If you can care for a tortoise at home, do so until an owner steps up to claim it. If you can’t, find a shelter or sanctuary willing to hold the tortoise until its owner can be located and contacted.
What Not To Do When You Find A Tortoise
If you find a tortoise, never claim it as your own without calling anyone, even if it’s uninjured. If it’s a wild tortoise, this might be illegal in your state.
Moreover, a wild tortoise could be stressed by this ordeal and never adjust to a domestic lifestyle, especially if kept indoors. This could lead to declining health and a shortened lifespan.
If the tortoise belongs to someone, it’s likely to adjust to your home smoothly. However, it might be considered theft if you’re found out and considered immoral, even if you aren’t.
It’s better to seek out the owner. Only keep the tortoise if you can’t locate the owner, if it’s legal to do so in your state, and if no vet or sanctuary can help you find a better option for the tortoise.
Why You Should Never Relocate A Tortoise
Perhaps you don’t have the time, skill, or interest to take responsibility for the found tortoise.
In such cases, you may be tempted to move it from your backyard and continue with your day. However, relocating tortoises is a dangerous event, wild or domesticated. It may seem like an easy solution, but you could cause harm to the animal.
According to SFGATE, well-meaning passers-by are often the most dangerous threat to box turtles in San Francisco because they move the animals to ‘better’ areas, far away from their burrows, food sources, water, and territories.
This example applies to all wild tortoises. Unless the tortoise displays signs of illness, distress, or injury, it’s likely on its way to a feeding area or den.

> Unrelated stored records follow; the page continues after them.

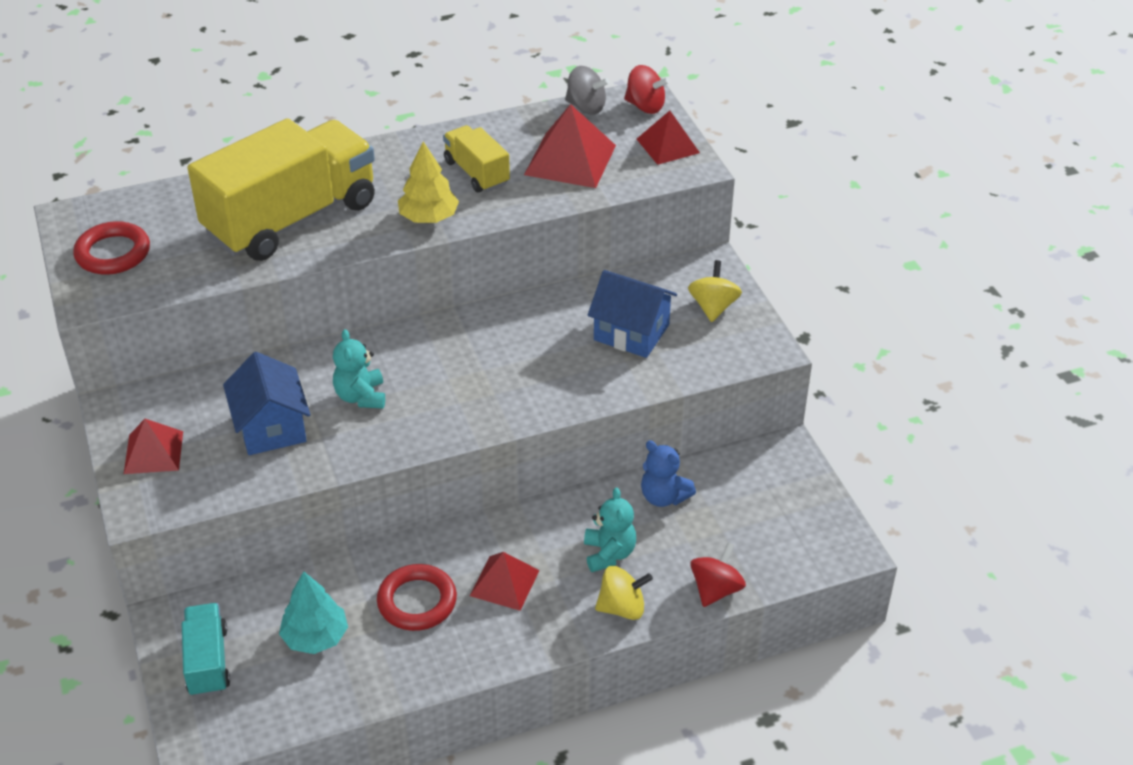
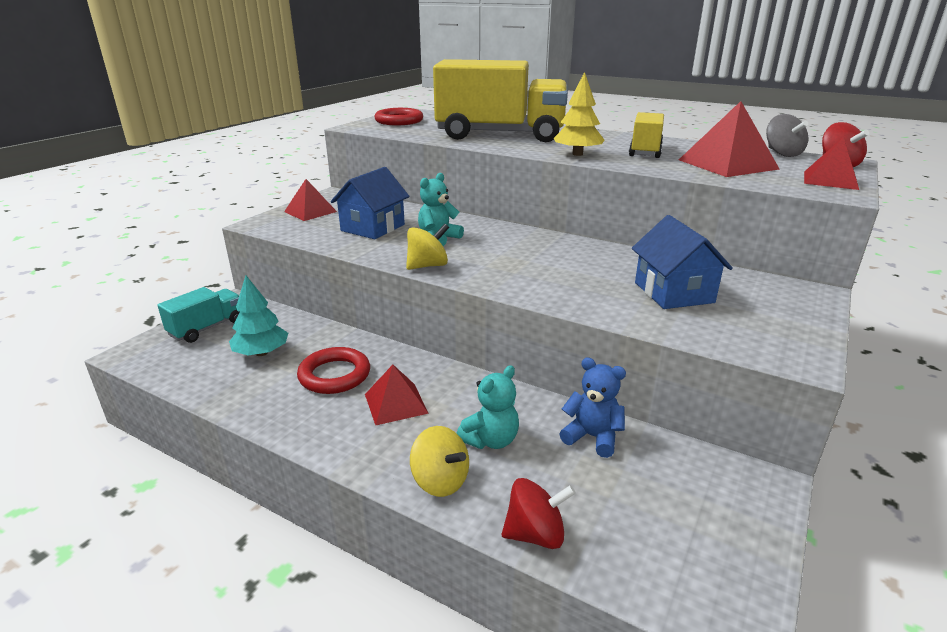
camera: 50 degrees right, 15 degrees down
blue teddy bear [641,441,696,507] -> blue teddy bear turned 120 degrees clockwise [559,358,626,458]
yellow spinning top [688,260,742,322] -> yellow spinning top moved to [406,224,449,270]

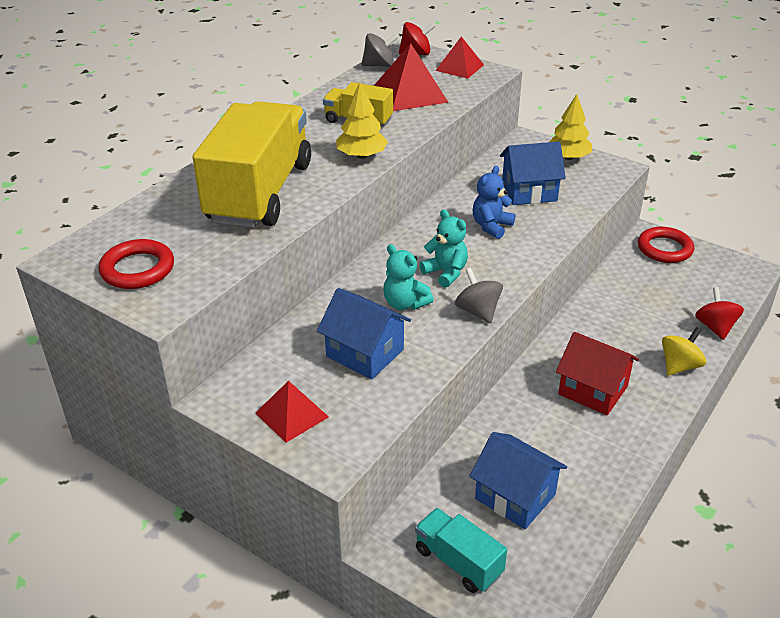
camera: 85 degrees left, 10 degrees up
turquoise tree [229,276,288,356] -> blue house [470,432,567,529]
red ring [297,347,370,394] -> red ring moved to [638,227,694,263]
red pyramid [365,365,429,425] -> red house [556,332,639,415]
yellow spinning top [406,224,449,270] -> grey spinning top [455,268,503,323]
turquoise teddy bear [457,365,519,449] -> turquoise teddy bear moved to [419,210,468,288]
blue teddy bear [559,358,626,458] -> blue teddy bear moved to [473,166,515,239]
none -> yellow tree [549,94,592,160]

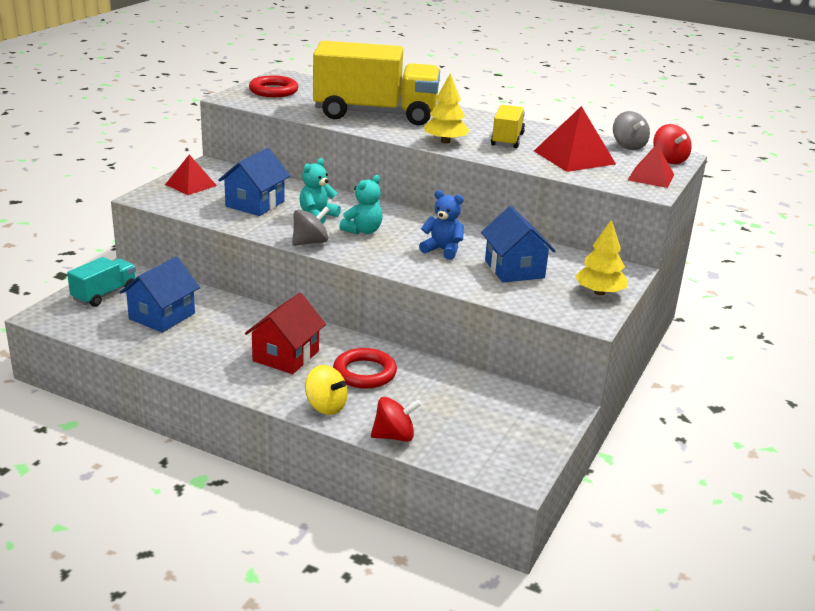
camera: 80 degrees right, 10 degrees down
red ring [638,227,694,263] -> red ring moved to [333,348,397,389]

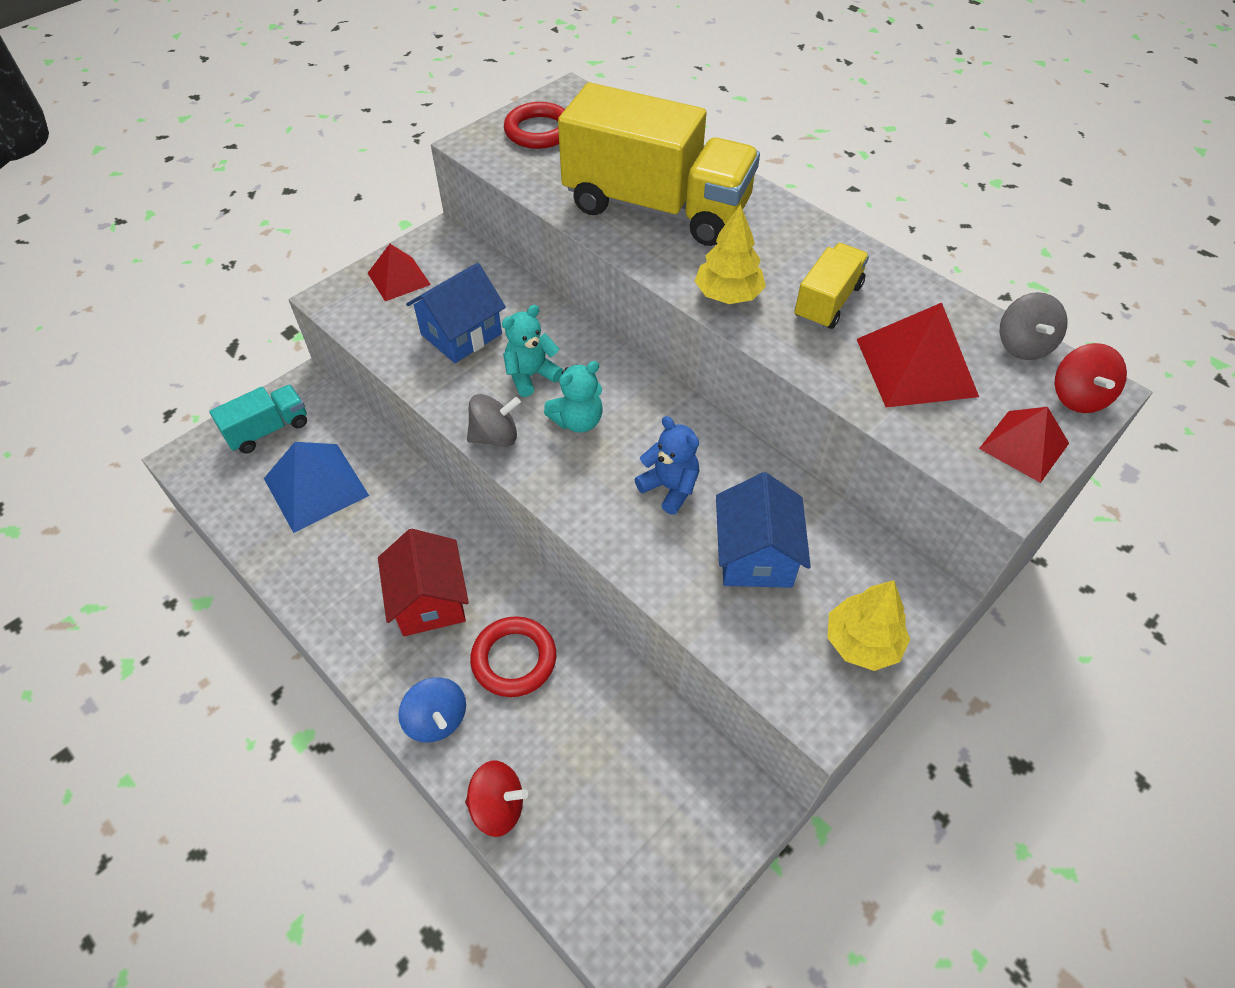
camera: 20 degrees right, 25 degrees up
blue house [120,257,200,333] -> blue pyramid [264,442,369,533]
red house [245,293,326,374] -> red house turned 60 degrees counterclockwise [378,529,469,636]
yellow spinning top [305,365,348,415] -> blue spinning top [398,677,466,743]

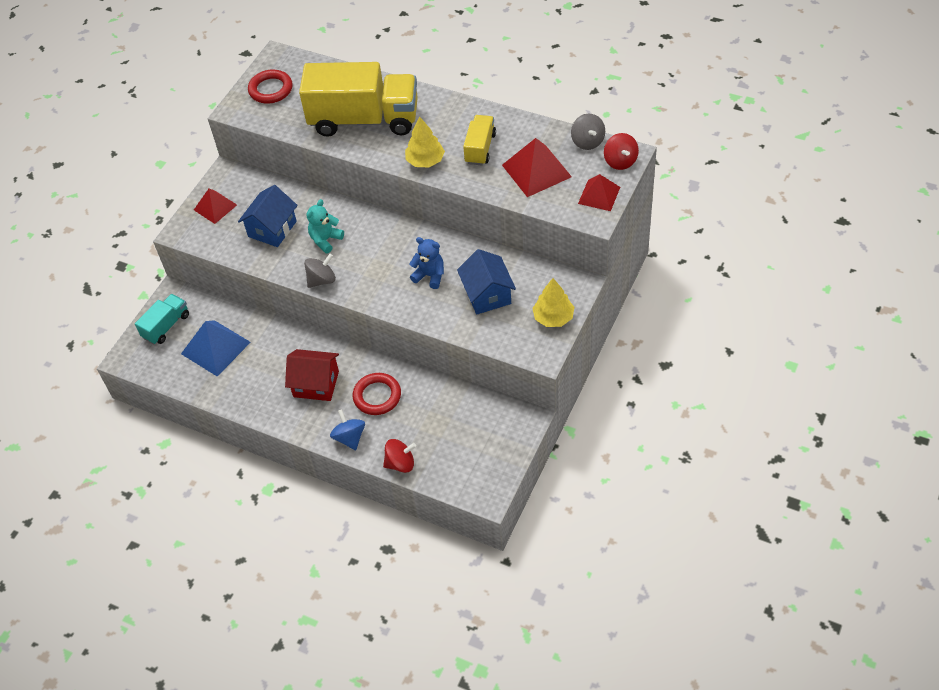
camera: 15 degrees left, 0 degrees up
red house [378,529,469,636] -> red house turned 45 degrees counterclockwise [285,349,339,401]
blue spinning top [398,677,466,743] -> blue spinning top turned 150 degrees counterclockwise [330,409,365,450]
turquoise teddy bear [544,361,603,433] -> none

If you move a tortoise to another area, it’ll keep going in its original direction. When moved far away, it’ll trek endlessly, exhausting the tortoise or leaving it exposed to the elements when night falls.
Worse yet, you may leave the tortoise without an accessible food or water source, exposed to predators, and confused. This adds further issues that could negatively impact the tortoise.
Can A Tortoise Find Its Way Home?
An escaped pet tortoise or a tortoise from a sanctuary is unlikely to find its way home alone.
It won’t know the local terrain. Even if it’s still within its original neighborhood, it’ll have never explored outside of its enclosure, so it’ll have little experience to rely on and backtrack with.
However, a wild tortoise can find its way home if it’s still within its territory after being moved. It’ll have spent its life mapping out foraging routes and pathways to water, and it can rely on these during the return journey.
So, don’t relocate the tortoise to stop it from being your problem. Only move a tortoise as far as is necessary to avoid immediate danger, such as from cars.
Moving a wild tortoise any further is only safe if it’s injured and you have been instructed to take it to an animal hospital or vet.